[[ Information provided, beginning ]]
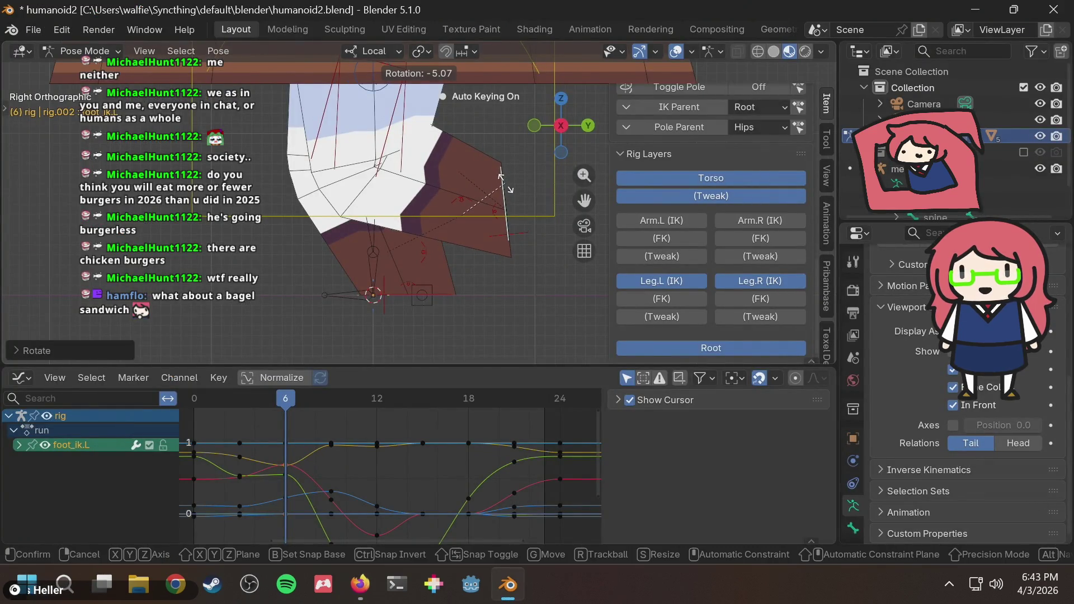
pyautogui.click(505, 191)
pyautogui.moveTo(286, 401)
pyautogui.mouseDown()
pyautogui.moveTo(267, 401)
pyautogui.moveTo(295, 400)
pyautogui.moveTo(212, 412)
pyautogui.moveTo(283, 410)
pyautogui.moveTo(193, 412)
pyautogui.moveTo(272, 416)
pyautogui.mouseUp()
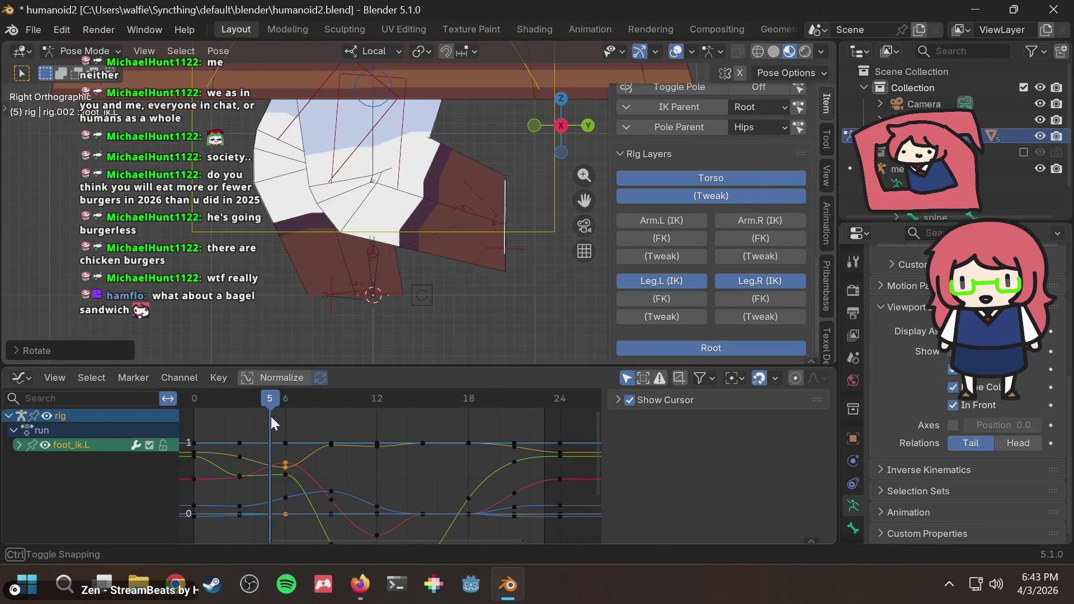
# Step: Compare frame 0 against the walk cycle reference and frame the legs in the viewport
pyautogui.press('alt+Tab')
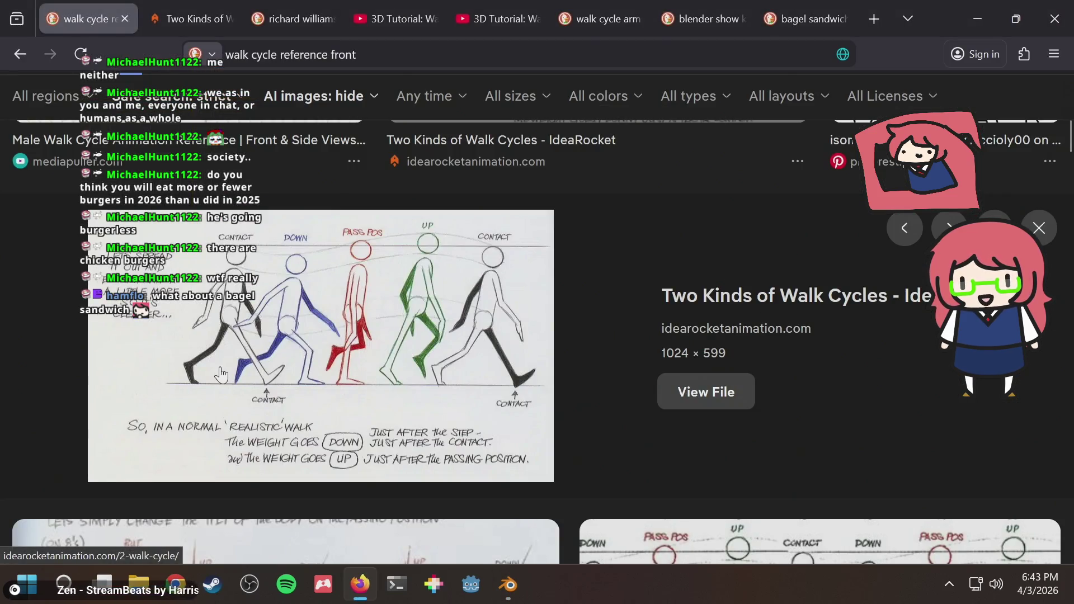
pyautogui.press('alt+Tab')
pyautogui.moveTo(275, 404); pyautogui.dragTo(195, 405)
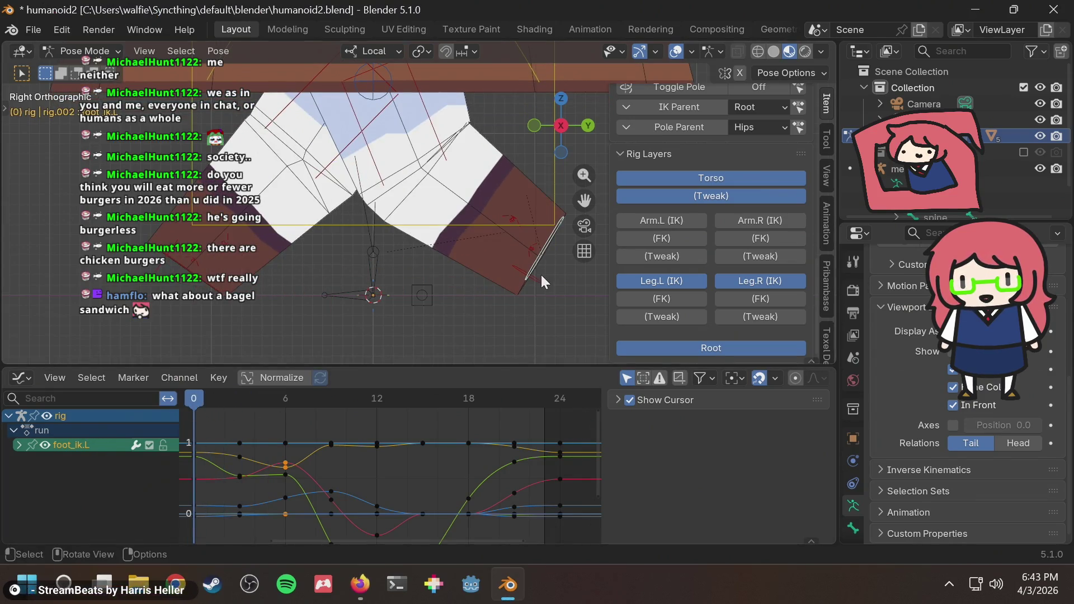
pyautogui.keyDown('shift'); pyautogui.moveTo(542, 275); pyautogui.dragTo(514, 245, button='middle'); pyautogui.keyUp('shift')
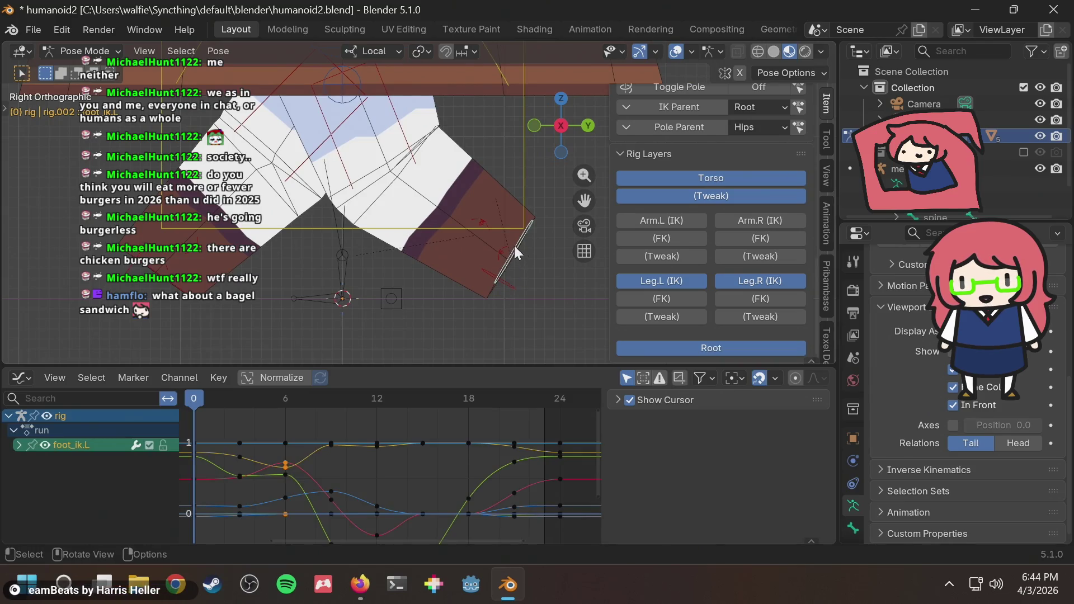
pyautogui.press('alt+Tab')
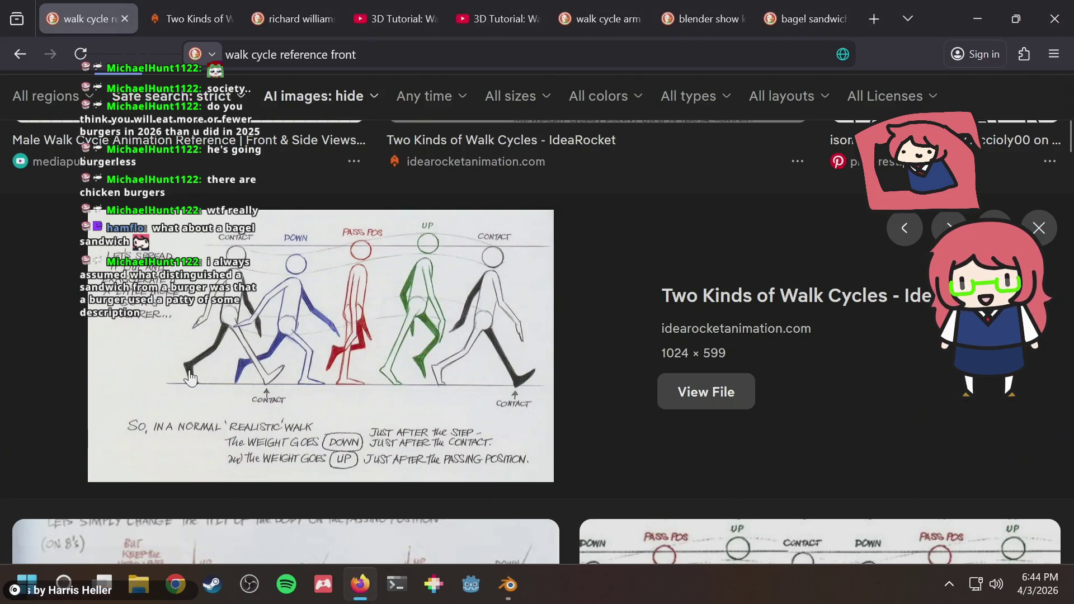
pyautogui.press('alt+Tab')
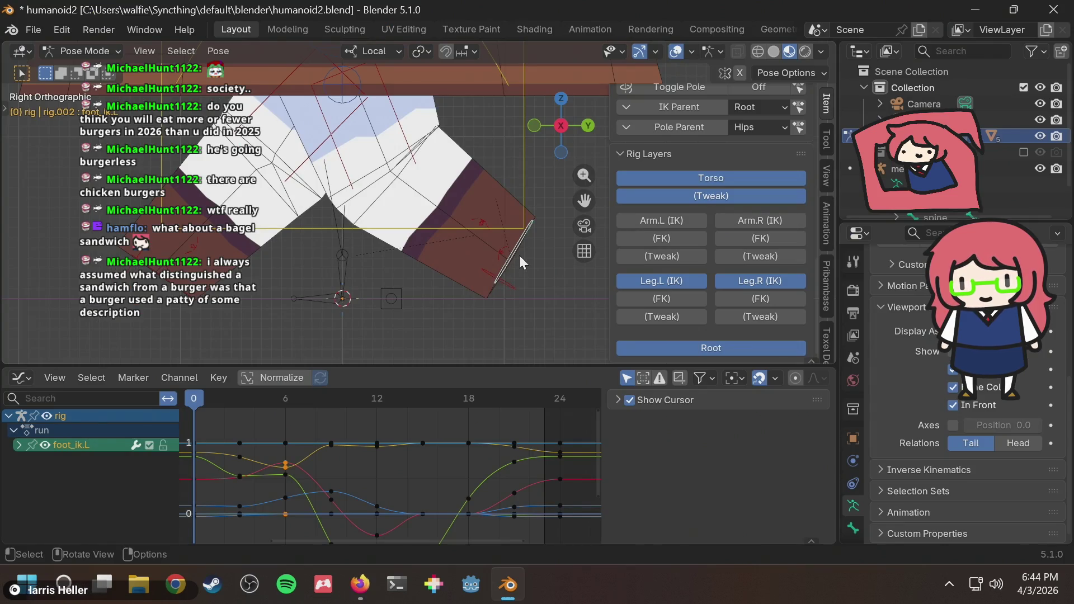
# Step: Rotate foot_ik.L at frame 0 and nudge it along its local Z axis to match the contact pose
pyautogui.press('r')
[[ Information provided, end ]]
Task description:
Where a line of the data includes the string "Step", list that line.

Solution for this task:
# Step: Compare frame 0 against the walk cycle reference and frame the legs in the viewport
# Step: Rotate foot_ik.L at frame 0 and nudge it along its local Z axis to match the contact pose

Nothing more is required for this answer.